§ **EXERCISE PROMPT**: Reproduce the lines below exactly, from the one containing "Silver Linings" through the one containing "Canada Africa online", both included. Leave out any pictures.

§ **SOURCE MATERIAL**:
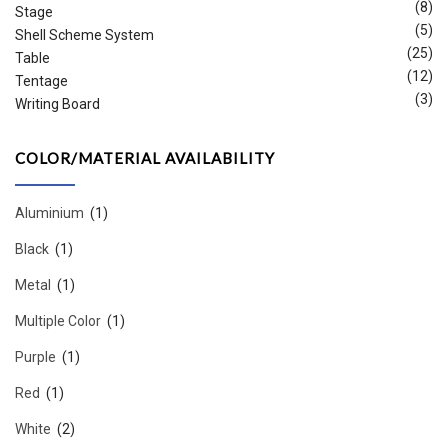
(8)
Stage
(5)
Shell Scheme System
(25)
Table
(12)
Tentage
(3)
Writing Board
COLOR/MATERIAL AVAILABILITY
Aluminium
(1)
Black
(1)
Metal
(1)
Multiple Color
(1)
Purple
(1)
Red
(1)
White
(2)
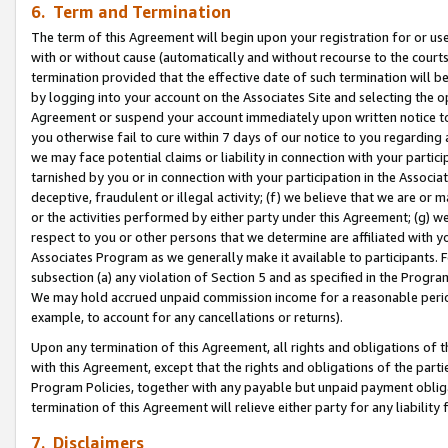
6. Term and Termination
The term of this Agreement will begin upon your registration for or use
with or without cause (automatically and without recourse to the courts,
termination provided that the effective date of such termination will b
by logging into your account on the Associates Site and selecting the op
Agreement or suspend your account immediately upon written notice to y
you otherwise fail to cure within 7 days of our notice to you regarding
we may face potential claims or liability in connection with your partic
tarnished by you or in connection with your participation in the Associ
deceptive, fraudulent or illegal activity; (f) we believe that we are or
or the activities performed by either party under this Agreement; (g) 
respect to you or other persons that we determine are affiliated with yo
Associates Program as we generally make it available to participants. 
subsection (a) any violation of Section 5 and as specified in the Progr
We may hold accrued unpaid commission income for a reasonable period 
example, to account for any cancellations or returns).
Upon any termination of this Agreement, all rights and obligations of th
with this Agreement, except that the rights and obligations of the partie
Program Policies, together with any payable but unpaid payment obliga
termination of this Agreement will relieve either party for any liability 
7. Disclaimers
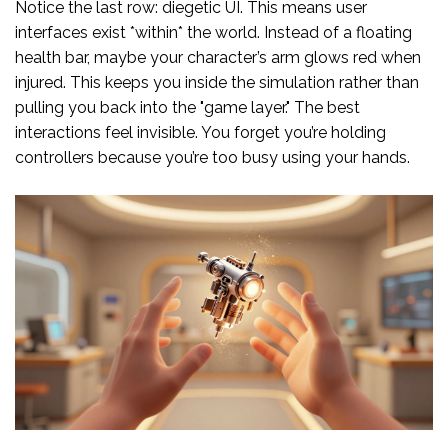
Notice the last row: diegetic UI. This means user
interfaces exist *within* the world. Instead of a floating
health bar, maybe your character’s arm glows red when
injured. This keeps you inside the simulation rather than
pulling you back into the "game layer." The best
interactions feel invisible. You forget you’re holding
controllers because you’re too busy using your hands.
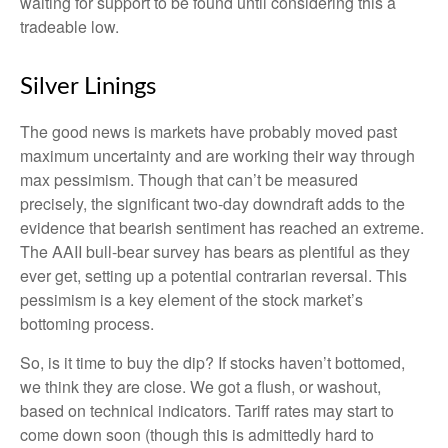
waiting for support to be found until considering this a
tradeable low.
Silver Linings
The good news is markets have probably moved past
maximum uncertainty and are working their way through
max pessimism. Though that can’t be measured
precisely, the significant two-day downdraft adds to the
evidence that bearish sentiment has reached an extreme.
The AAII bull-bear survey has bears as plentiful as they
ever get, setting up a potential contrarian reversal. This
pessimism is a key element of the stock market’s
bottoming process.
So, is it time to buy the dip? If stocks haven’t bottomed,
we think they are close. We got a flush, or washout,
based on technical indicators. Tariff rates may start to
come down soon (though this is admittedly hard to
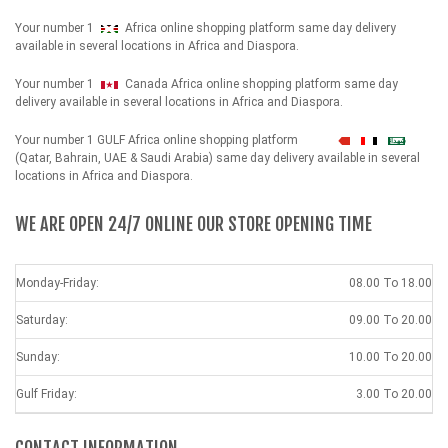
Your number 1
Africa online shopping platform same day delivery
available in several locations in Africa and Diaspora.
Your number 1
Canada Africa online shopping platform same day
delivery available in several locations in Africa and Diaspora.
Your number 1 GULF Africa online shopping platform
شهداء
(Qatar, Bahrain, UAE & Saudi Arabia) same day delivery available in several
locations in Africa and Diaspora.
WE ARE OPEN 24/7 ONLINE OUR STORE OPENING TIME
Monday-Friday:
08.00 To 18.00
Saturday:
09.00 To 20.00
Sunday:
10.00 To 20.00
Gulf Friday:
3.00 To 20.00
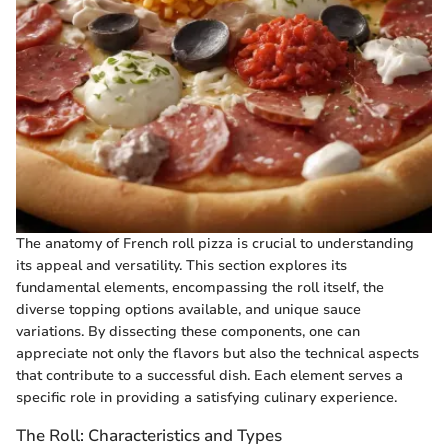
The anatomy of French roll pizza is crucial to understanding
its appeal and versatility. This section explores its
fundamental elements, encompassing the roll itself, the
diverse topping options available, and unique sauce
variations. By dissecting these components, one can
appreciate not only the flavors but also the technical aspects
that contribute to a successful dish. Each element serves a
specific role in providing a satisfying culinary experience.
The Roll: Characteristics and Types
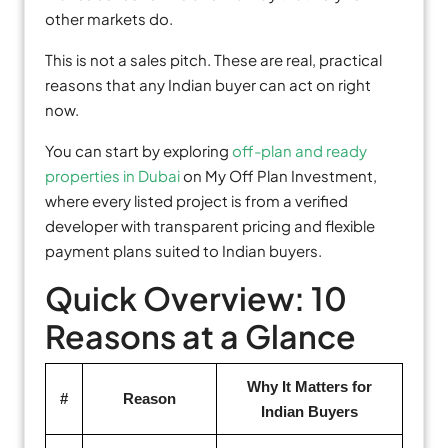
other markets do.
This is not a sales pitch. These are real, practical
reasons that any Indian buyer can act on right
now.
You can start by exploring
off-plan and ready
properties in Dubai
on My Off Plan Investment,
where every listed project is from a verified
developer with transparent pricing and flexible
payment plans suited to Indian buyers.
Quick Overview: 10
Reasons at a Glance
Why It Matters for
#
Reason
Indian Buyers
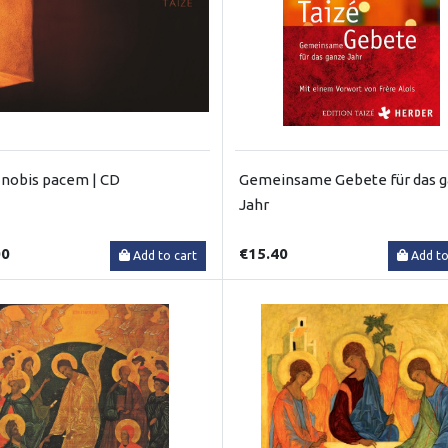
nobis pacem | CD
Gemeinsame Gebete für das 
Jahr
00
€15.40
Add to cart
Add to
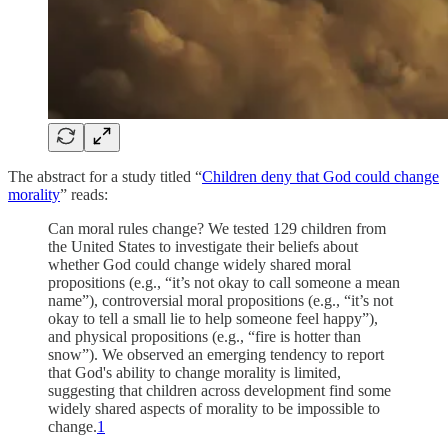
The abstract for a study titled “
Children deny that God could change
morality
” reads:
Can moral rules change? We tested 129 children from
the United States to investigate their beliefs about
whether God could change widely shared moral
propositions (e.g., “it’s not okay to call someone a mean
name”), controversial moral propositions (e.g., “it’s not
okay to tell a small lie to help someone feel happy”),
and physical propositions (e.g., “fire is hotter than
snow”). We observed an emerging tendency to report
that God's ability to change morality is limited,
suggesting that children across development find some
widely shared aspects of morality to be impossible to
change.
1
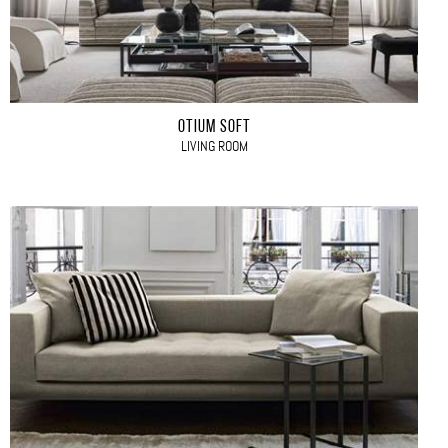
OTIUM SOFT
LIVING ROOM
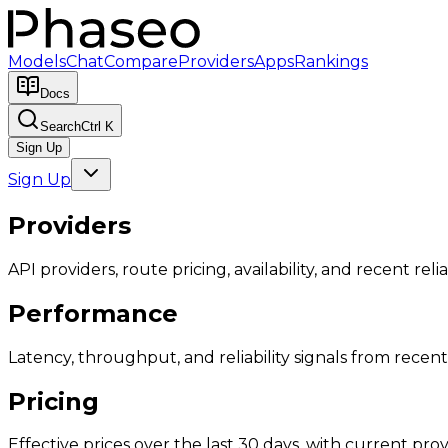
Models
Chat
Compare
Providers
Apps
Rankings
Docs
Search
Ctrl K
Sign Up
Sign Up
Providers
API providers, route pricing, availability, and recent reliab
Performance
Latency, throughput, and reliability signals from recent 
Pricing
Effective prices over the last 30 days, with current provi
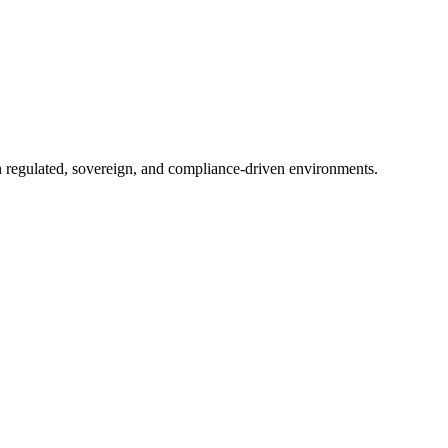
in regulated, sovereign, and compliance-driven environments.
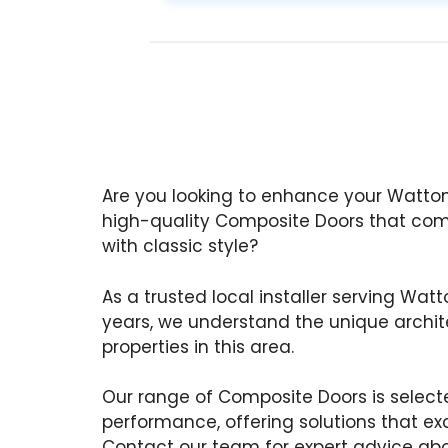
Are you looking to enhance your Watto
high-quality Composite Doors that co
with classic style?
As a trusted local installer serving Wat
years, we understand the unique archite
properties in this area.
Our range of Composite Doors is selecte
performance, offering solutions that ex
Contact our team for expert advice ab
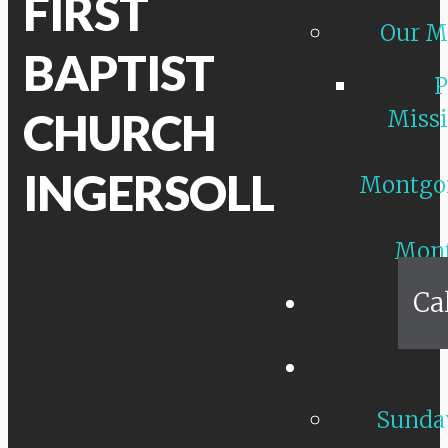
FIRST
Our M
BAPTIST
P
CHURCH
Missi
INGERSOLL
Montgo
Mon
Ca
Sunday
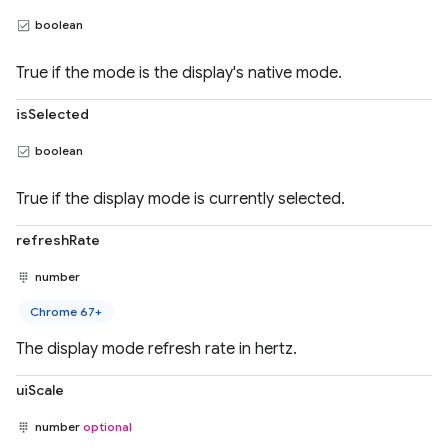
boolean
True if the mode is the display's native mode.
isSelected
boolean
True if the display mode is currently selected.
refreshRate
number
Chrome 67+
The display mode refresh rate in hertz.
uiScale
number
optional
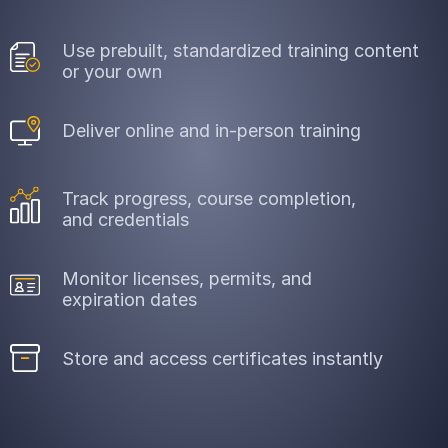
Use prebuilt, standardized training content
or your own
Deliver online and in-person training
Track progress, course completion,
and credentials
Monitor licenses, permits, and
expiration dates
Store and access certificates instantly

§ **WRITTEN ANSWER**:
Silver Linings
The good news is markets have probably moved past
maximum uncertainty and are working their way through
max pessimism. Though that can’t be measured
precisely, the significant two-day downdraft adds to the
evidence that bearish sentiment has reached an extreme.
The AAII bull-bear survey has bears as plentiful as they
ever get, setting up a potential contrarian reversal. This
pessimism is a key element of the stock market’s
bottoming process.
So, is it time to buy the dip? If stocks haven’t bottomed,
we think they are close. We got a flush, or washout,
based on technical indicators. Tariff rates may start to
come down soon (though this is admittedly hard to
Your number 1
Africa online shopping platform same day delivery
available in several locations in Africa and Diaspora.
Your number 1
Canada Africa online shopping platform same day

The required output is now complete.